Na sequência de um post anterior, acessível no link supra, onde se divulgou um importante estudo de investigadores da conhecida UCLondon, os quais comprovaram uma notável capacidade do modelo de Inteligência Artificial Generativa,  GPT-4 para produzir artigos científicos em menos de 60 minutos, aproveito para divulgar um estudo muito recente, onde investigadores Norte-Americanos, analisaram a capacidade do mesmo GPT-4 para gerar um artigo de revisão na área da biomedicina https://www.biorxiv.org/content/biorxiv/early/2024/04/17/2024.04.13.589376.full.pdf

Sobre as implicações desta nova realidade, em que a produção de artigos científicos, deixará de ser um exclusivo dos investigadores, o que levará a uma evidente diminuição do valor daqueles, na avaliação do desempenho dos investigadores, vale a pena revisitar o post “AI has radically changed the core university business, shifting focus from teaching and publications to “assessment, curation, and mentoring”.
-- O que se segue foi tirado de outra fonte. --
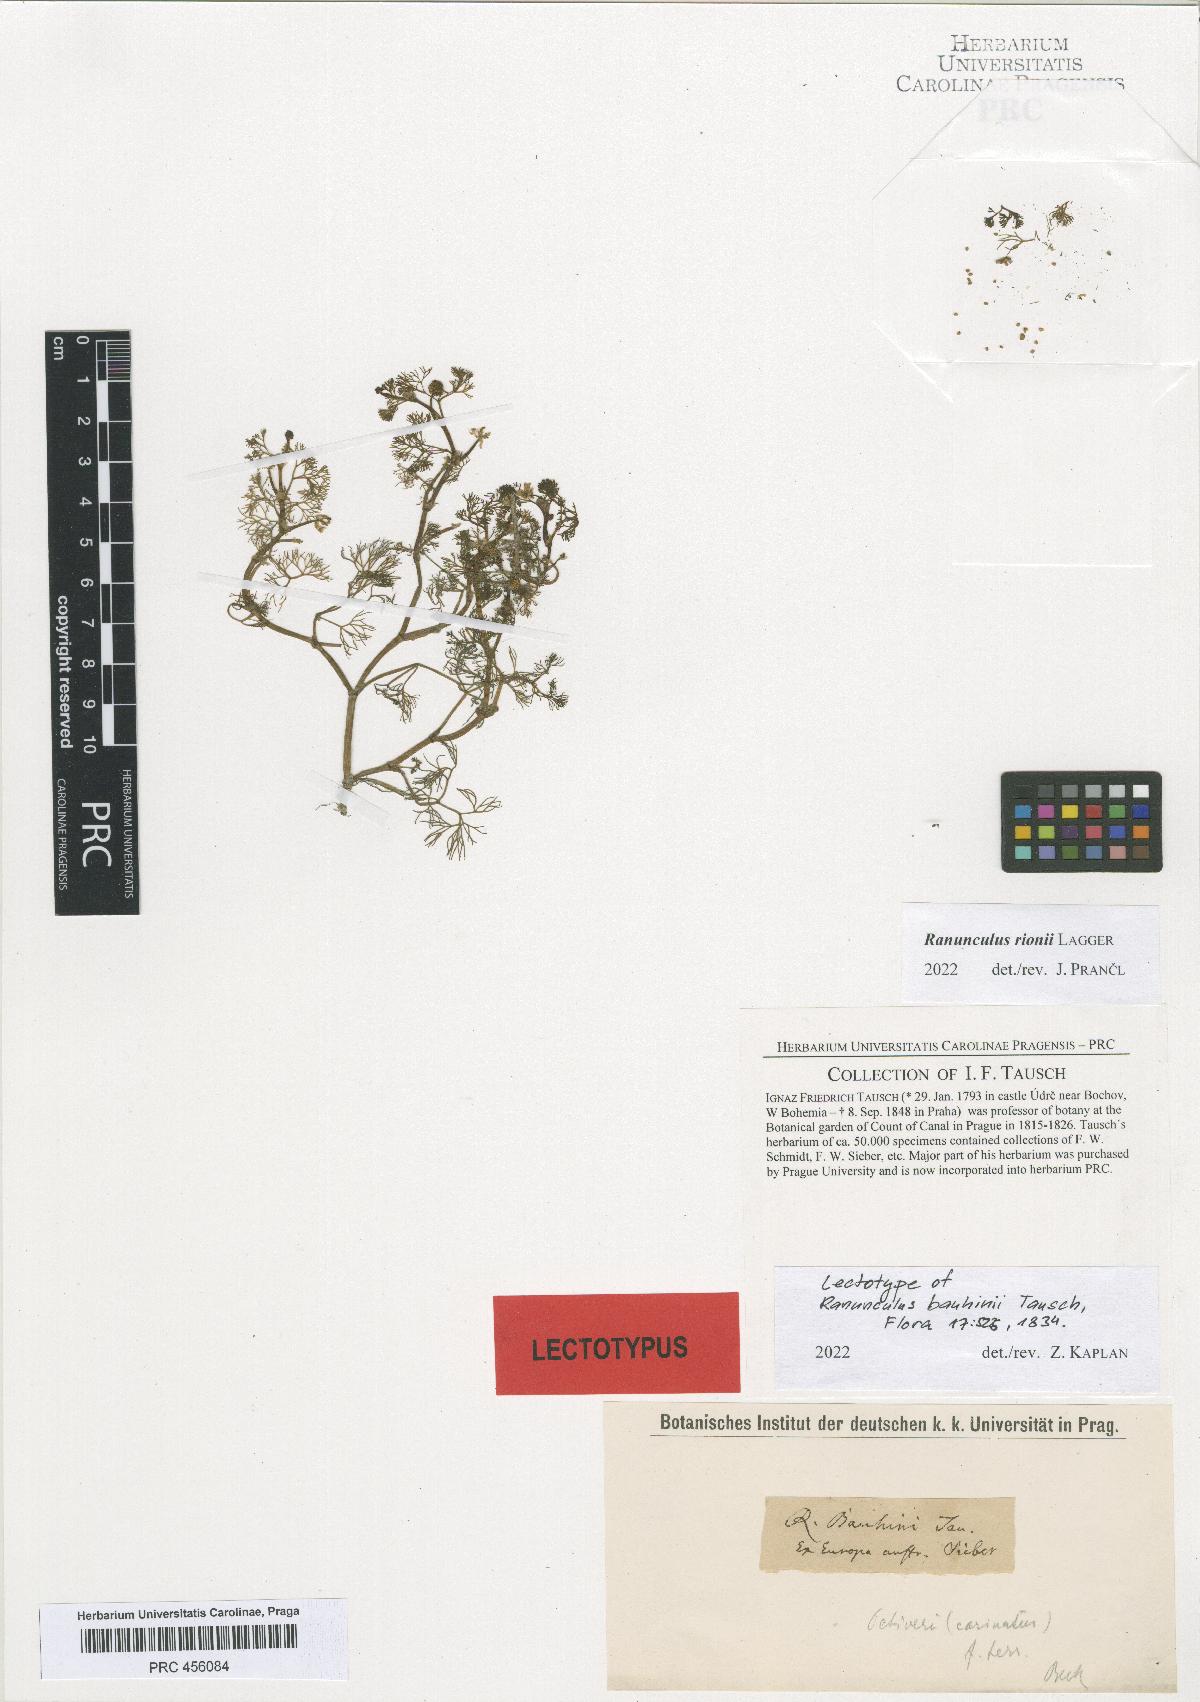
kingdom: Plantae
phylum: Tracheophyta
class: Magnoliopsida
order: Ranunculales
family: Ranunculaceae
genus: Ranunculus
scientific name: Ranunculus aquatilis
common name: Common water-crowfoot
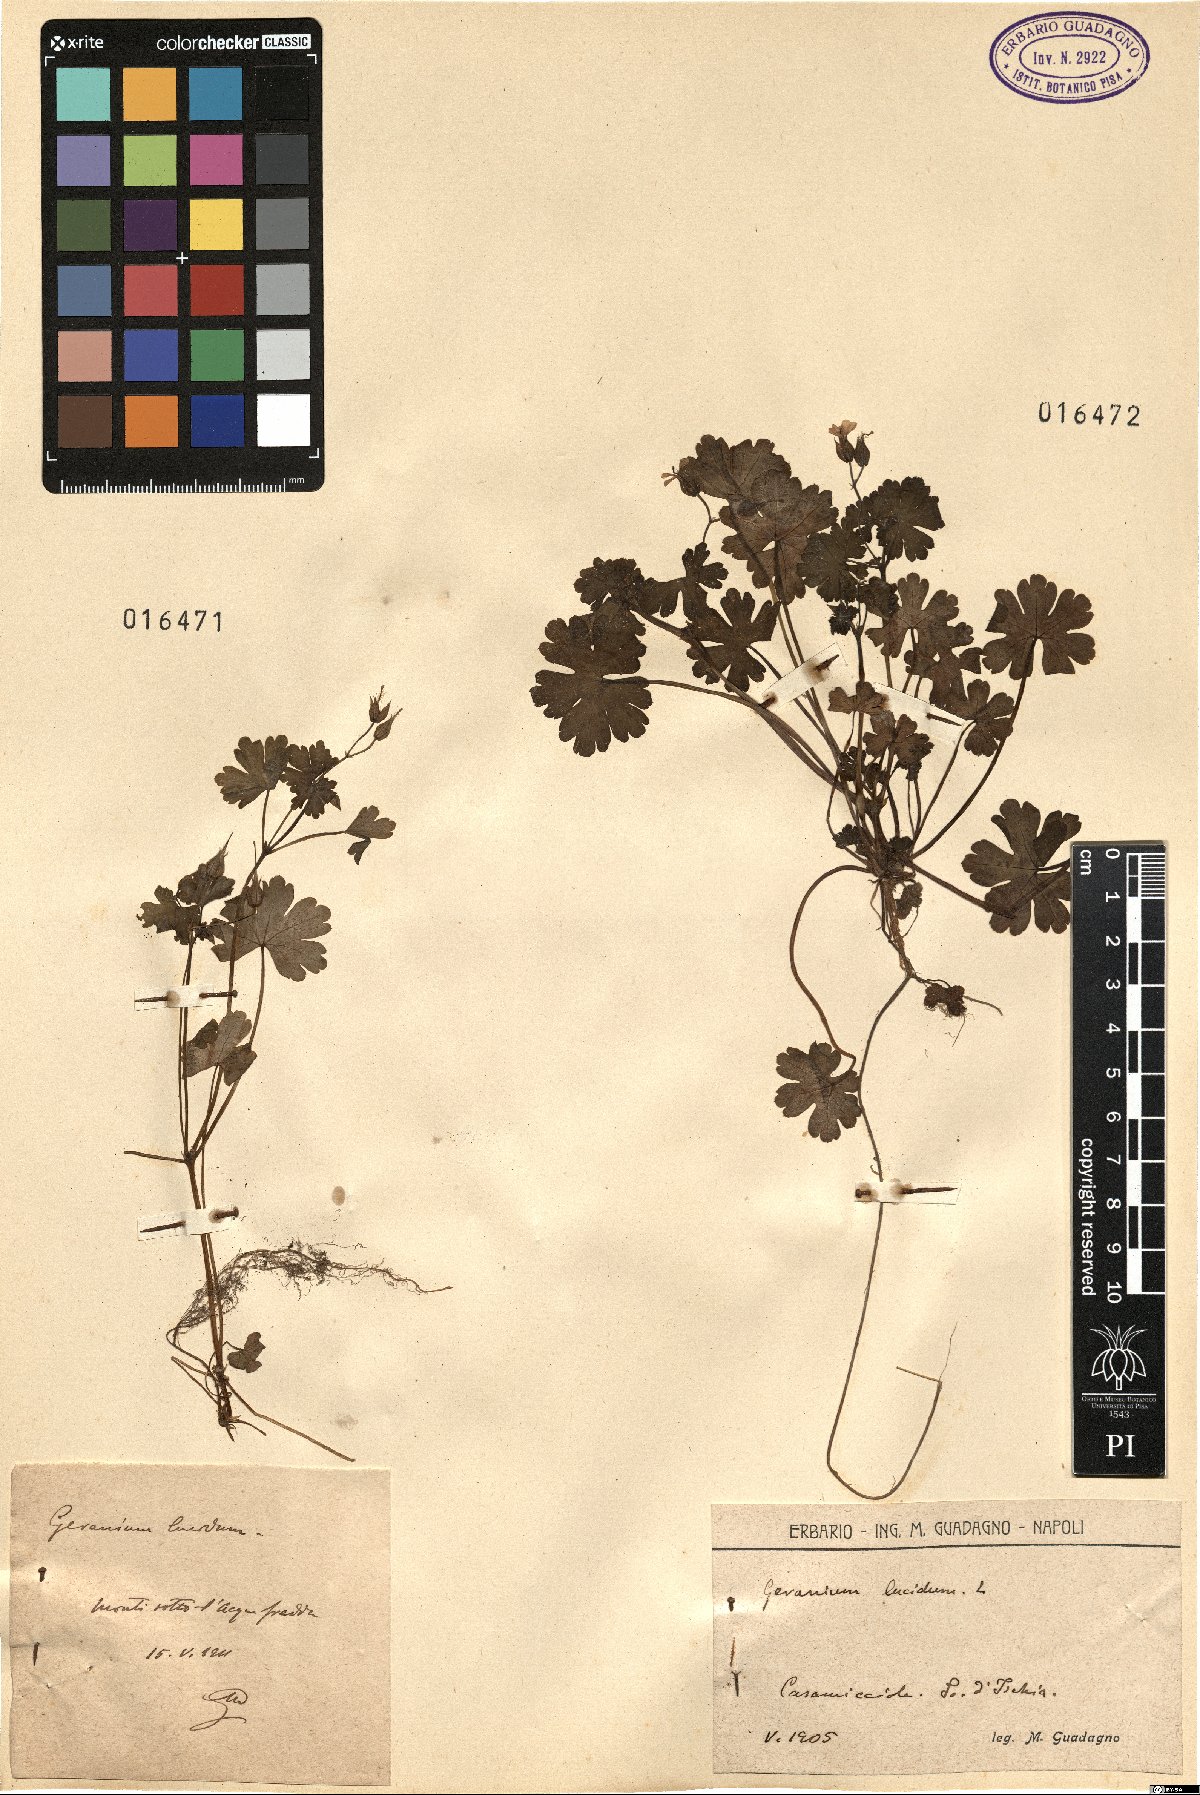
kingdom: Plantae
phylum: Tracheophyta
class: Magnoliopsida
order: Geraniales
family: Geraniaceae
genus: Geranium
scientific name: Geranium lucidum
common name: Shining crane's-bill
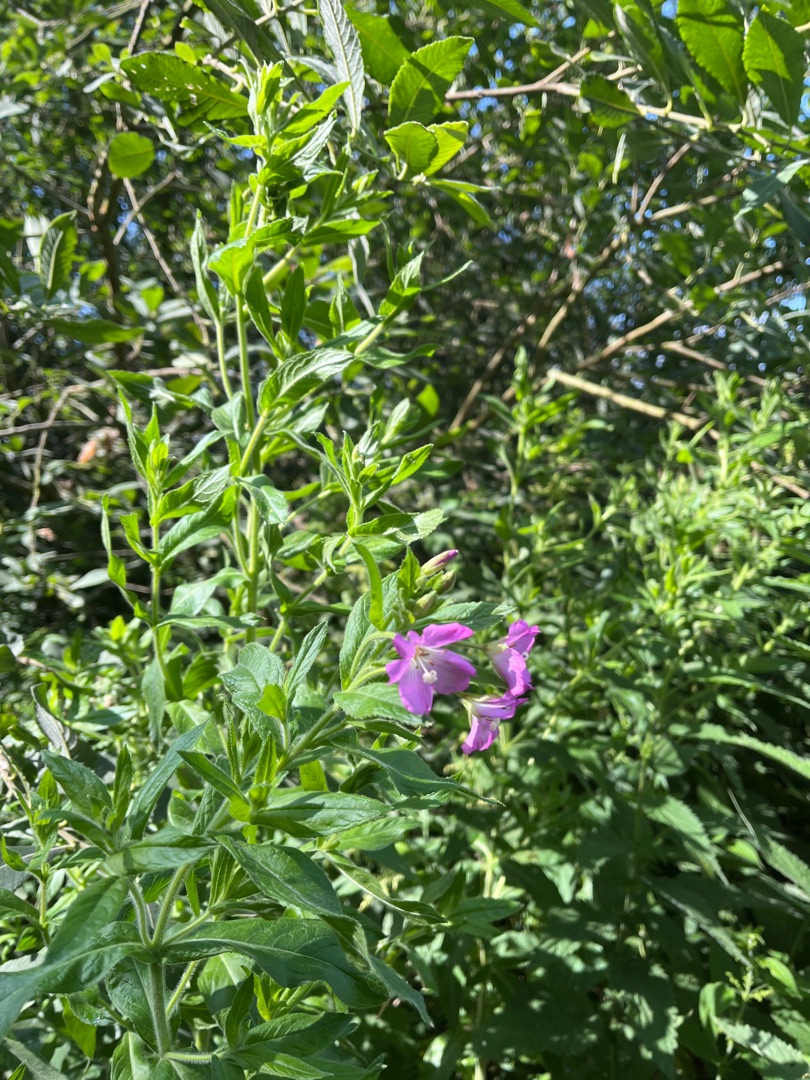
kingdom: Plantae
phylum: Tracheophyta
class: Magnoliopsida
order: Myrtales
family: Onagraceae
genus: Epilobium
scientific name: Epilobium hirsutum
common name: Lådden dueurt
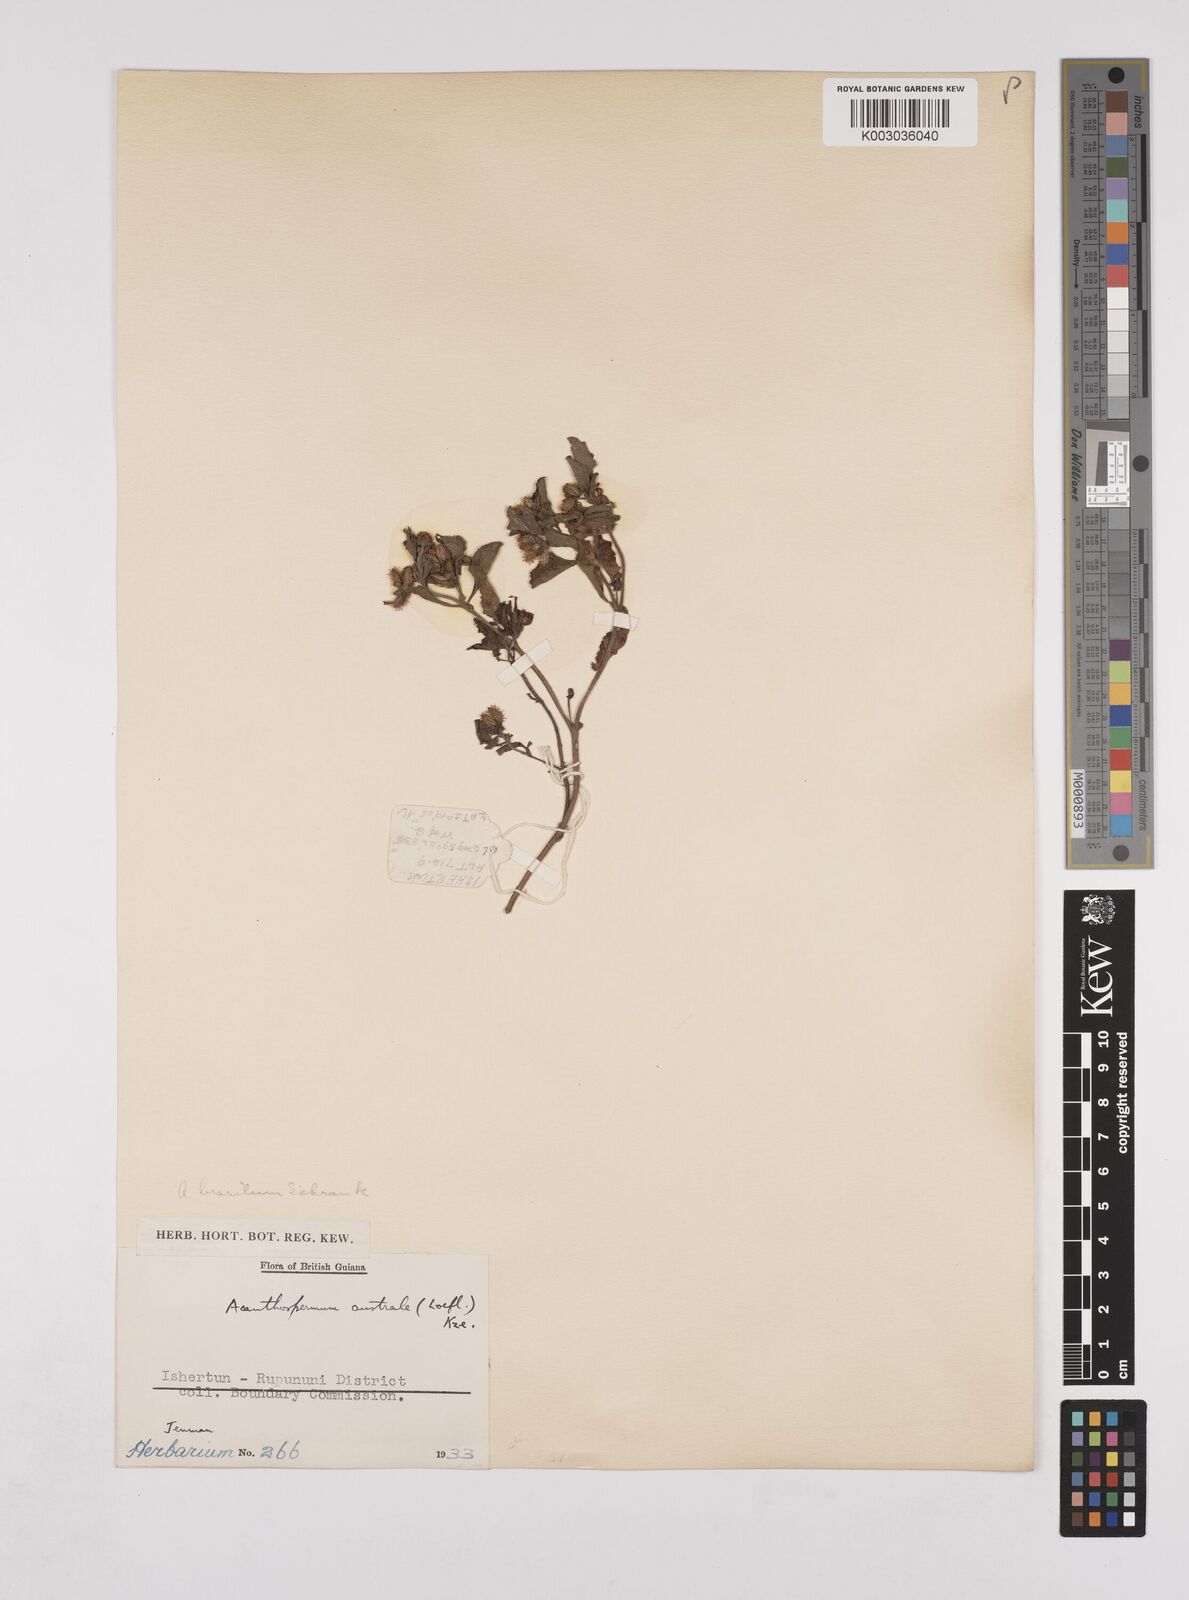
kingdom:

Neste contexto, é importante lembrar, que também ontem, um artigo que apareceu na última edição da revista The Economist, deu conta de um aumento notório das capacidades dos modelos de IAG, o que faz pressupor, que os mesmos também terão no futuro capacidades bastante aumentadas, no que respeita a produzirem artigos científicos. https://www.economist.com/science-and-technology/2024/04/17/large-language-models-are-getting-bigger-and-better

PS – O cientista sénior do referido estudo, é um catedrático de Biomedicina Computacional, de nome Jason H. Moore (Scopus h-index=82), que há não muito tempo recebeu um financiamento de 8 milhões de dólares, para estudar as potencialidades da inteligência artificial, com vista a descobrir novos biomarcadores da doença de Alzheimer.